Ich bekam also eine Mark in die Hand gedrückt und zog los. Es war ein schneidend kalter Wintertag, und ich war schon von dem vorhergehenden Straßenlaufen ganz durchkältet, so lief ich, so rasch ich nur konnte, zum Kaufmann. Meine Hände waren starr, und die Flasche in ihnen, mit der ich aus dem Laden trat, schien sie noch mehr zu durchkälten. Ich klemmte sie also unter den Arm, steckte die Hände in die Manteltaschen und machte, daß ich nach Haus kam. Kurz vor dem Ziel aber geschah das Unglück: Die Flasche glitt unter meinem Arm hervor, klacks! machte sie, und ein blutroter Fleck breitete sich rasch auf dem Schnee aus. Ich stand angedonnert davor …

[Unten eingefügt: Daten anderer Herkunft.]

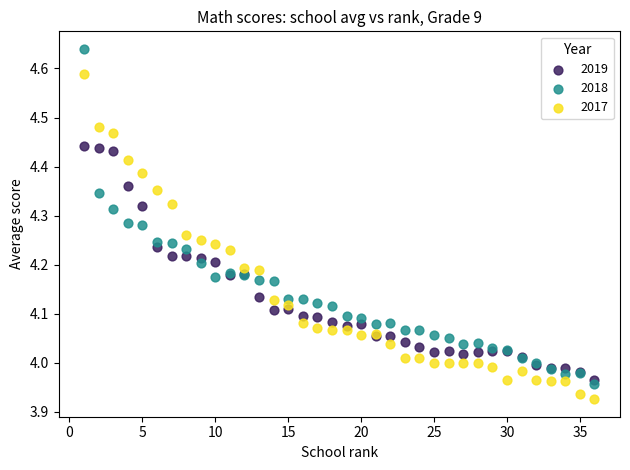

Which series has the widest spread of Y values?

2018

Nun waren die Eltern gar nicht »so«, ein derartiger Unglücksfall hätte mir nicht mehr als einen leichten Vorwurf und die Mahnung, doch endlich etwas besser aufzupassen, eingetragen. Aber die Festvorfreude, die Ungeduld, schnell zur Bescherung zu kommen, oder auch der Frost in allen Gliedern – ich bin immer ein Frostpeter gewesen – müssen mich völlig verwirrt haben. Ich stand wie gelähmt vor dem roten Fleck im Schnee, bohrte die Knöchel in die Augen und fing jämmerlich an zu weinen.

Trotzdem es in dieser Stunde vor der Bescherung eigentlich alle eilig hatten, sammelte sich bald ein kleiner Kreis um mich, denn zuzusehen hat der Berliner immer Zeit. Vom milden Trost bis zur urwüchsigen Veräppelung fehlte mir bald nichts. Ich erinnere mich noch, daß mir ein besonders hartnäckiger Witzbold immer wieder die Hand auf den Kopf legte und mich zwingen wollte, das Zeug aufzulecken: »Freut sich Mutta doch, det de’s wenigstens im Bauche hast!«

Wäre ich nicht so eng umstanden gewesen, hätte ich mich längst auf die Beine gemacht, aber so erschien die Situation ziemlich hoffnungslos.

Plötzlich fragte eine etwas schleppende Stimme: »Was heulste, Junge?«

Ein Mann drängte sich in den Kreis. Ich sah hoch und erkannte ihn, mein geheimes Idol! Er besah den roten Tümpel, »Tomatenpüree, was?« fragte er militärisch kurz. Ich nickte nur. »Kostet wieviel?« Ich schluchzte: »Eine Mark! «

»Hier hast ’ne Mark, Jung«, sagte er. »Weil heute Weihnachten ist. Laß die Pulle aber nicht noch mal fallen!«

Und damit machte er mir den Weg frei, und ich schoß wie ein Pfeil, noch immer etwas schluchzend, in die Martin-Luther-Straße.

Der Gedanke, daß mir grade mein geheimes Idol diese Mark geschenkt hatte, machte mich so glücklich, daß darüber im Augenblick sogar die Festfreude zurücktrat. Ich liebte diesen Mann schon lange aus der Ferne, ich bewunderte ihn, trotzdem er zweifelsfrei ein Mann und kein Herr war, ein Unterschied, den wir Kinder sehr genau machen lernten. Er mußte in einem der Häuser in unserer Nähe wohnen, und wenn wir auf der Straße spielten, sah ich ihn im Sommer wie im Winter zwischen fünf und sechs Uhr vorübergehen. Dann sah ich ihn so lange an, wie es nur irgend ging.